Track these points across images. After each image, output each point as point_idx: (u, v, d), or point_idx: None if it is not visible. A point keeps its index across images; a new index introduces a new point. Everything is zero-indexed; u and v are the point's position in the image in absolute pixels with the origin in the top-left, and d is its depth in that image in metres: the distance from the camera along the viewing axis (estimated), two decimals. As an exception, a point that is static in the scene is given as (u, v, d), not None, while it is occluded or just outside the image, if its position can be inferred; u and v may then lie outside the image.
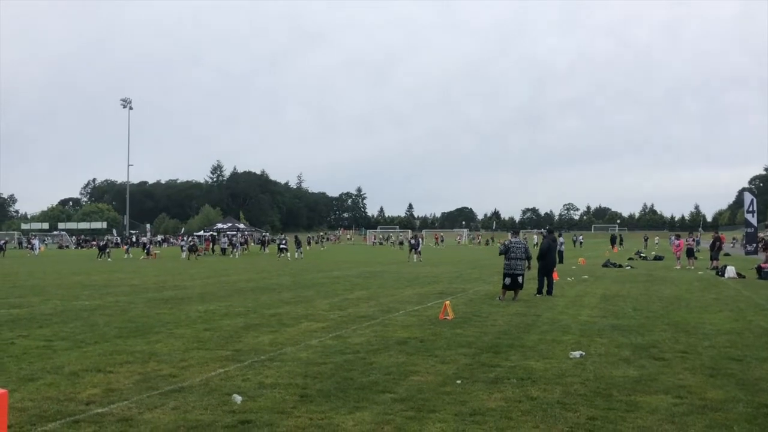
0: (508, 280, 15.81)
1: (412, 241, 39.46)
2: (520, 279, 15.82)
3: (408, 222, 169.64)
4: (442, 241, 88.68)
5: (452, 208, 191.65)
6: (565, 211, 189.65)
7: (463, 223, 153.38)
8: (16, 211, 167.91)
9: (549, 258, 17.30)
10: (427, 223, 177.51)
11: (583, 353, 8.86)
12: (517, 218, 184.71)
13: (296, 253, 44.68)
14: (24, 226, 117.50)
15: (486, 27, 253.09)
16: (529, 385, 7.14)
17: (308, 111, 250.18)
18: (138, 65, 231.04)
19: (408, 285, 20.31)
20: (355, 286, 20.13)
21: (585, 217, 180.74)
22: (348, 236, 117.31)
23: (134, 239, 72.26)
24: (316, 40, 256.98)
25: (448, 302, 12.89)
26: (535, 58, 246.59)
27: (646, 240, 75.66)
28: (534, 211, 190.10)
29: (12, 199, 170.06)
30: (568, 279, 22.38)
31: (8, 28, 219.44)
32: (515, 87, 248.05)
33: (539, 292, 16.96)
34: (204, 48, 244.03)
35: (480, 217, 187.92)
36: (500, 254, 16.39)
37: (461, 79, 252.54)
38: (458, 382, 7.22)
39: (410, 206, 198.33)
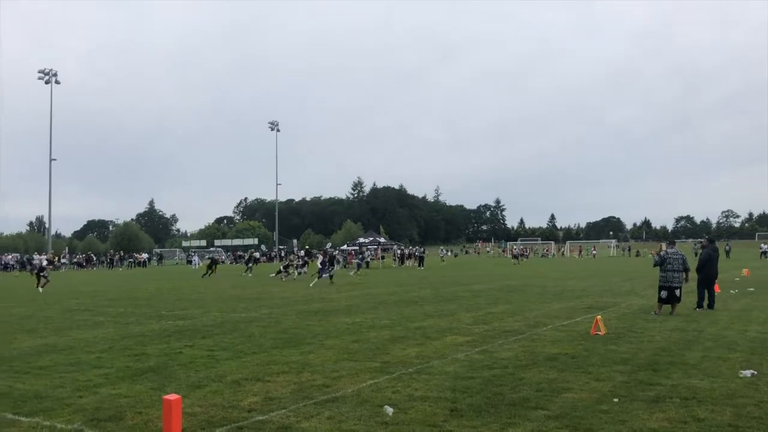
0: (664, 293, 14.89)
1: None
2: (677, 292, 14.85)
3: (550, 233, 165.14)
4: (581, 252, 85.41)
5: (598, 218, 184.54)
6: (724, 219, 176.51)
7: (611, 233, 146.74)
8: (178, 230, 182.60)
9: (709, 269, 16.11)
10: (571, 234, 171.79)
11: (755, 372, 8.15)
12: (669, 227, 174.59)
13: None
14: (185, 243, 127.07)
15: (627, 28, 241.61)
16: (694, 405, 6.67)
17: (444, 124, 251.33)
18: (282, 89, 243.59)
19: (554, 299, 19.70)
20: (497, 299, 19.83)
21: (747, 225, 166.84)
22: (488, 249, 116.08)
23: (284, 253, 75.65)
24: (449, 54, 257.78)
25: (599, 317, 12.35)
26: (684, 58, 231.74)
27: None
28: (689, 219, 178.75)
29: (174, 219, 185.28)
30: (732, 292, 20.73)
31: (168, 59, 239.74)
32: (662, 90, 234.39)
33: (699, 305, 15.82)
34: (342, 68, 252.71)
35: (629, 226, 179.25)
36: (655, 266, 15.49)
37: (602, 84, 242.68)
38: (615, 400, 6.89)
39: (552, 217, 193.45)
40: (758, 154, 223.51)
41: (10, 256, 73.80)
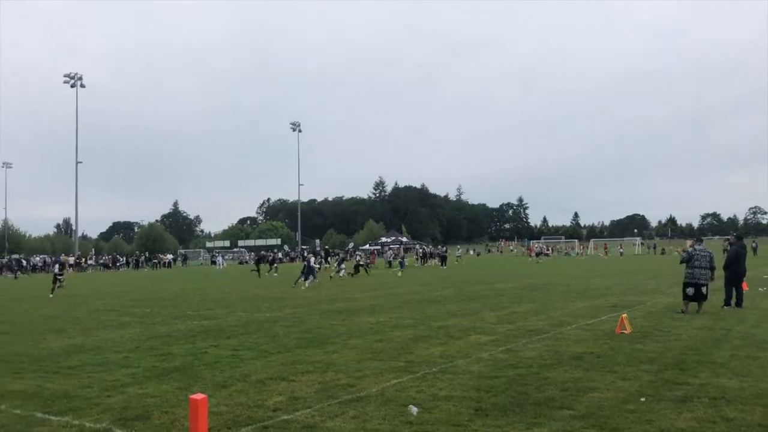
0: (690, 290, 14.69)
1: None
2: (703, 289, 14.64)
3: (574, 231, 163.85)
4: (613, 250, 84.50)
5: (622, 216, 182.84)
6: (752, 215, 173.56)
7: (635, 231, 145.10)
8: (202, 231, 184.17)
9: (737, 266, 15.86)
10: (595, 232, 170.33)
11: (786, 372, 8.02)
12: (695, 224, 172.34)
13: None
14: (209, 244, 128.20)
15: (646, 25, 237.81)
16: (723, 405, 6.57)
17: (466, 123, 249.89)
18: (304, 89, 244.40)
19: (578, 298, 19.54)
20: (521, 298, 19.71)
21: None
22: (511, 248, 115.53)
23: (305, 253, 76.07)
24: (469, 53, 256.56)
25: (624, 315, 12.22)
26: (704, 53, 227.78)
27: None
28: (715, 216, 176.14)
29: (198, 220, 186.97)
30: (760, 290, 20.39)
31: (189, 62, 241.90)
32: (683, 85, 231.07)
33: (727, 303, 15.58)
34: (363, 68, 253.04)
35: (653, 224, 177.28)
36: (681, 262, 15.31)
37: (623, 81, 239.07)
38: (642, 399, 6.81)
39: (576, 215, 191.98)
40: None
41: (38, 258, 75.05)
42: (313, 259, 29.80)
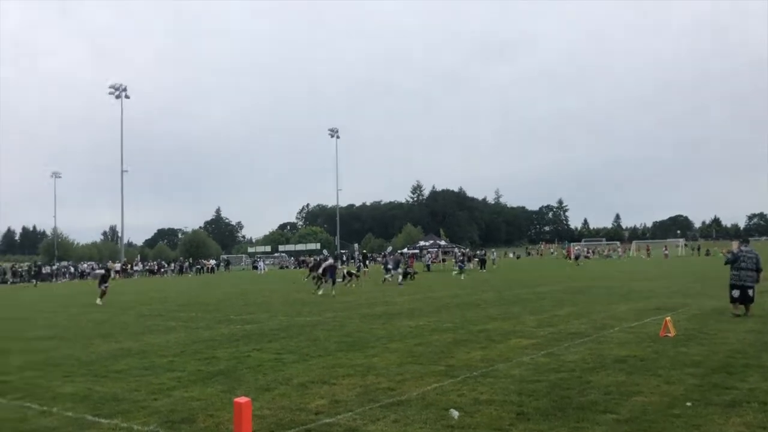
0: (736, 292, 14.34)
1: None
2: (750, 292, 14.28)
3: (615, 233, 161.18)
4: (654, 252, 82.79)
5: (665, 217, 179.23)
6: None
7: (678, 232, 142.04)
8: (243, 236, 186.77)
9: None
10: (637, 233, 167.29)
11: (839, 376, 7.77)
12: (741, 225, 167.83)
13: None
14: (250, 249, 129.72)
15: (688, 22, 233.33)
16: (774, 410, 6.41)
17: (504, 125, 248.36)
18: (341, 95, 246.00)
19: (621, 300, 19.23)
20: (563, 301, 19.47)
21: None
22: (551, 250, 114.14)
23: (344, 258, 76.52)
24: (508, 53, 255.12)
25: (668, 318, 11.99)
26: (748, 51, 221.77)
27: None
28: (762, 216, 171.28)
29: (239, 226, 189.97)
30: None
31: (226, 71, 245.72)
32: (726, 84, 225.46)
33: (776, 306, 15.17)
34: (398, 72, 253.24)
35: (697, 225, 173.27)
36: (726, 263, 14.96)
37: (662, 82, 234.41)
38: (688, 404, 6.69)
39: (617, 216, 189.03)
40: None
41: (86, 265, 77.00)
42: (330, 261, 29.43)
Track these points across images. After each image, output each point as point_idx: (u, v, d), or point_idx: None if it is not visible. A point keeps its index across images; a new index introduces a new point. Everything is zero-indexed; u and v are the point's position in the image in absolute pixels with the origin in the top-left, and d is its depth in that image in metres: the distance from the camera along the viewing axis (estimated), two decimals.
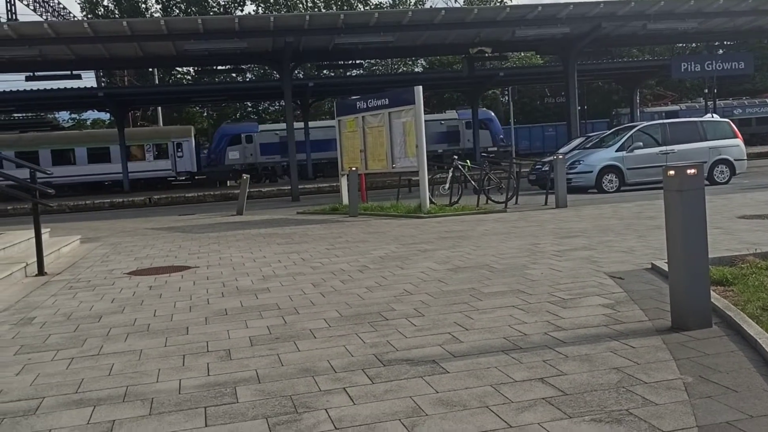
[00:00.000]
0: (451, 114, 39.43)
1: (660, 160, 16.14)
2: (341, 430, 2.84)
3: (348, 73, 41.57)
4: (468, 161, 17.41)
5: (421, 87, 13.01)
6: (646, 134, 17.13)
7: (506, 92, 46.85)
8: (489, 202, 14.26)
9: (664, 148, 16.64)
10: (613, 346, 3.78)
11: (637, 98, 37.63)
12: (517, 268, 6.39)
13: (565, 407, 2.96)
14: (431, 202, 13.56)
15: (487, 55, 23.56)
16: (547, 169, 15.54)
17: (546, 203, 13.51)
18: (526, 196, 15.60)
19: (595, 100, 51.77)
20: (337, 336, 4.35)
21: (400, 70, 53.17)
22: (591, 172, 16.62)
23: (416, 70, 53.10)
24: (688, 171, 3.94)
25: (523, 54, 46.76)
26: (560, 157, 13.89)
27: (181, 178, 34.65)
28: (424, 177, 13.03)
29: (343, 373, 3.58)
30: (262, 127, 36.64)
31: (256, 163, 35.35)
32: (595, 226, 9.49)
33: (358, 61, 27.80)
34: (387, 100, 13.95)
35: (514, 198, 14.09)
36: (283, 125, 37.90)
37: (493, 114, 38.81)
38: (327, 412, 3.05)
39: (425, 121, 21.13)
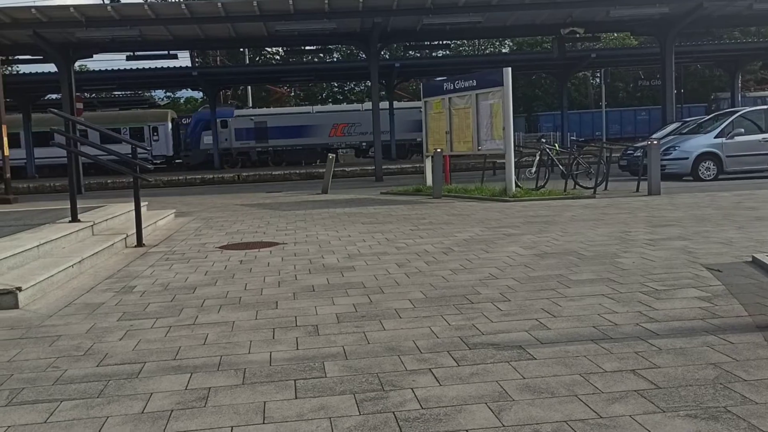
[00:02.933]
0: None
1: (763, 148, 15.27)
2: (427, 410, 2.86)
3: (434, 54, 41.33)
4: (556, 145, 17.00)
5: (510, 68, 12.77)
6: (749, 120, 16.21)
7: (597, 74, 45.40)
8: (577, 187, 13.91)
9: (767, 135, 15.72)
10: (710, 341, 3.63)
11: (739, 82, 35.57)
12: (607, 256, 6.22)
13: (658, 401, 2.87)
14: (517, 185, 13.35)
15: (578, 35, 22.82)
16: (639, 154, 14.99)
17: (637, 190, 13.05)
18: (616, 182, 15.11)
19: (692, 83, 49.41)
20: (422, 317, 4.37)
21: (487, 51, 52.41)
22: (687, 158, 15.90)
23: (503, 51, 52.17)
24: None
25: (616, 35, 45.13)
26: (654, 142, 13.35)
27: (156, 162, 34.81)
28: (511, 160, 12.84)
29: (429, 354, 3.61)
30: (237, 112, 36.45)
31: (231, 148, 35.15)
32: (691, 215, 9.10)
33: (444, 42, 27.57)
34: (474, 81, 13.78)
35: (604, 184, 13.67)
36: (257, 110, 38.15)
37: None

- Task goal -
Where the data above reaches the line holding "14: (431, 202, 13.56)", begin printing, and stop after the line holding "39: (425, 121, 21.13)". Each line must be reproduced exactly, with nothing else added.

- Answer to this problem -
14: (431, 202, 13.56)
15: (487, 55, 23.56)
16: (547, 169, 15.54)
17: (546, 203, 13.51)
18: (526, 196, 15.60)
19: (595, 100, 51.77)
20: (337, 336, 4.35)
21: (400, 70, 53.17)
22: (591, 172, 16.62)
23: (416, 70, 53.10)
24: (688, 171, 3.94)
25: (523, 54, 46.76)
26: (560, 157, 13.89)
27: (181, 178, 34.65)
28: (424, 177, 13.03)
29: (343, 373, 3.58)
30: (262, 127, 36.64)
31: (256, 163, 35.35)
32: (595, 226, 9.49)
33: (358, 61, 27.80)
34: (387, 100, 13.95)
35: (514, 198, 14.09)
36: (283, 125, 37.90)
37: (493, 114, 38.81)
38: (327, 412, 3.05)
39: (425, 121, 21.13)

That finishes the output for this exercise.